• **What is required**: Set every record down verbatim and omit the pictures.

• **Input for this task**:

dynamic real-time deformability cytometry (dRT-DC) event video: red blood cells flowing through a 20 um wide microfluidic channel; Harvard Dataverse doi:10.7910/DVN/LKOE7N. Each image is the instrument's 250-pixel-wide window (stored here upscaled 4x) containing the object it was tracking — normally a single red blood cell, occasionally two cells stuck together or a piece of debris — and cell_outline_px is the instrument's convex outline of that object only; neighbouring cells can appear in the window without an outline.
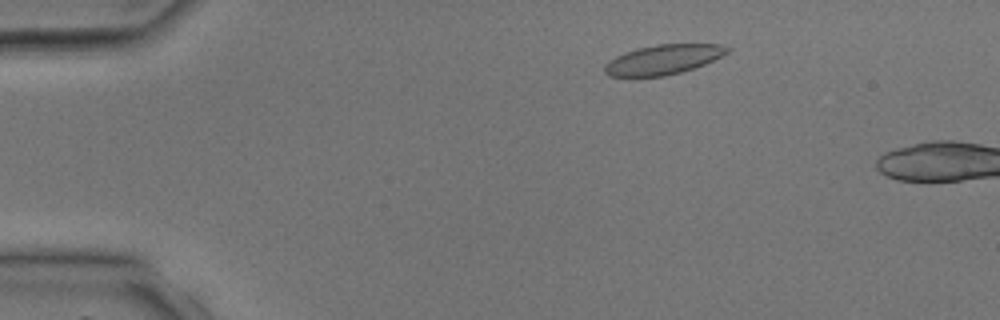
{"species": "common noctule bat (a hibernating species)", "species_latin": "Nyctalus noctula", "temperature_condition": "room temperature", "stored_images_in_passage": 3, "camera_frame_rate_fps": 3000, "um_per_image_px": 0.085, "animal": {"sex": "male", "body_mass_g": 17.9, "forearm_length_mm": 54.2}, "frame": {"image": 1, "passage_image": 1, "time_ms": 0.0, "image_size_px": [1000, 320], "cell_outline_px": [[732, 48], [728, 52], [704, 64], [680, 72], [664, 76], [608, 76], [604, 72], [604, 64], [608, 60], [624, 52], [636, 48], [656, 44], [720, 44]], "centroid_in_image_um": [56.33, 5.05], "position_along_channel_um": 28.7, "area_um2": 21.15}}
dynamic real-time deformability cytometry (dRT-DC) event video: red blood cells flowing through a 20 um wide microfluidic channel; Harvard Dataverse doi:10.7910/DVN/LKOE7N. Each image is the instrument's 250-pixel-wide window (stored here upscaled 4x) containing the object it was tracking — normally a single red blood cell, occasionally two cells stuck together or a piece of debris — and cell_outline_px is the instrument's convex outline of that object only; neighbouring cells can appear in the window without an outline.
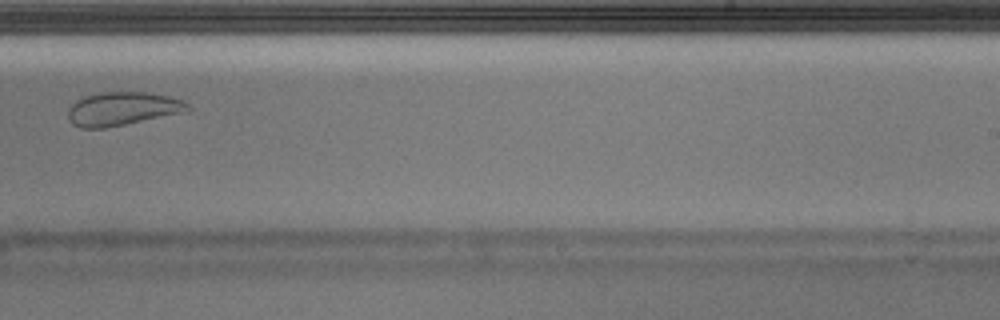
{"species": "Egyptian fruit bat (a non-hibernating species)", "species_latin": "Rousettus aegyptiacus", "temperature_condition": "warm", "stored_images_in_passage": 37, "camera_frame_rate_fps": 3000, "um_per_image_px": 0.085, "animal": {"sex": "male"}, "frame": {"image": 1, "passage_image": 22, "time_ms": 7.0, "image_size_px": [1000, 320], "cell_outline_px": [[192, 108], [188, 112], [104, 128], [80, 128], [72, 124], [68, 116], [68, 108], [76, 100], [84, 96], [100, 92], [148, 92], [172, 96], [184, 100]], "centroid_in_image_um": [10.45, 9.23], "position_along_channel_um": 278.5, "area_um2": 23.7}}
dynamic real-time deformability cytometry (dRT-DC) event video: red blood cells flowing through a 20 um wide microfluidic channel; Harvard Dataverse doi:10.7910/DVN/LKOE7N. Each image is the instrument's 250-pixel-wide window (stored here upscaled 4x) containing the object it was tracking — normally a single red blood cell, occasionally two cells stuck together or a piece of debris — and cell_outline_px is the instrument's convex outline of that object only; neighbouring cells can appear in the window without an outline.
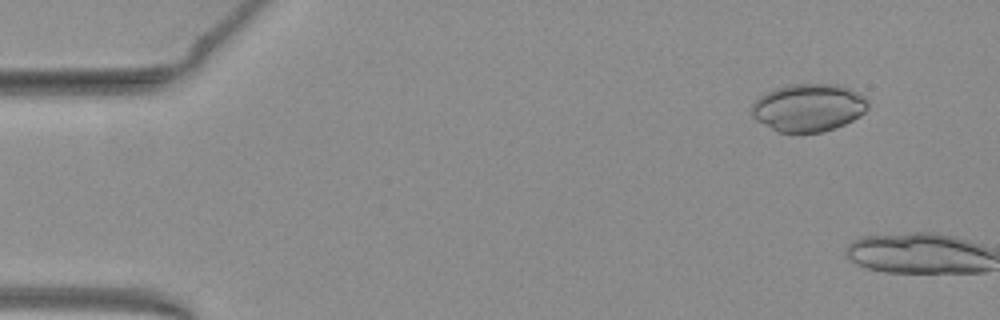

• **Answer**:
dynamic real-time deformability cytometry (dRT-DC) event video: red blood cells flowing through a 20 um wide microfluidic channel; Harvard Dataverse doi:10.7910/DVN/LKOE7N. Each image is the instrument's 250-pixel-wide window (stored here upscaled 4x) containing the object it was tracking — normally a single red blood cell, occasionally two cells stuck together or a piece of debris — and cell_outline_px is the instrument's convex outline of that object only; neighbouring cells can appear in the window without an outline.
{"species": "common noctule bat (a hibernating species)", "species_latin": "Nyctalus noctula", "temperature_condition": "room temperature", "stored_images_in_passage": 3, "camera_frame_rate_fps": 3000, "um_per_image_px": 0.085, "animal": {"sex": "male", "body_mass_g": 17.9, "forearm_length_mm": 54.2}, "frame": {"image": 1, "passage_image": 1, "time_ms": 0.0, "image_size_px": [1000, 320], "cell_outline_px": [[732, 48], [728, 52], [704, 64], [680, 72], [664, 76], [608, 76], [604, 72], [604, 64], [608, 60], [624, 52], [636, 48], [656, 44], [720, 44]], "centroid_in_image_um": [56.33, 5.05], "position_along_channel_um": 28.7, "area_um2": 21.15}}
dynamic real-time deformability cytometry (dRT-DC) event video: red blood cells flowing through a 20 um wide microfluidic channel; Harvard Dataverse doi:10.7910/DVN/LKOE7N. Each image is the instrument's 250-pixel-wide window (stored here upscaled 4x) containing the object it was tracking — normally a single red blood cell, occasionally two cells stuck together or a piece of debris — and cell_outline_px is the instrument's convex outline of that object only; neighbouring cells can appear in the window without an outline.
{"species": "Egyptian fruit bat (a non-hibernating species)", "species_latin": "Rousettus aegyptiacus", "temperature_condition": "warm", "stored_images_in_passage": 37, "camera_frame_rate_fps": 3000, "um_per_image_px": 0.085, "animal": {"sex": "male"}, "frame": {"image": 1, "passage_image": 22, "time_ms": 7.0, "image_size_px": [1000, 320], "cell_outline_px": [[192, 108], [188, 112], [104, 128], [80, 128], [72, 124], [68, 116], [68, 108], [76, 100], [84, 96], [100, 92], [148, 92], [172, 96], [184, 100]], "centroid_in_image_um": [10.45, 9.23], "position_along_channel_um": 278.5, "area_um2": 23.7}}
dynamic real-time deformability cytometry (dRT-DC) event video: red blood cells flowing through a 20 um wide microfluidic channel; Harvard Dataverse doi:10.7910/DVN/LKOE7N. Each image is the instrument's 250-pixel-wide window (stored here upscaled 4x) containing the object it was tracking — normally a single red blood cell, occasionally two cells stuck together or a piece of debris — and cell_outline_px is the instrument's convex outline of that object only; neighbouring cells can appear in the window without an outline.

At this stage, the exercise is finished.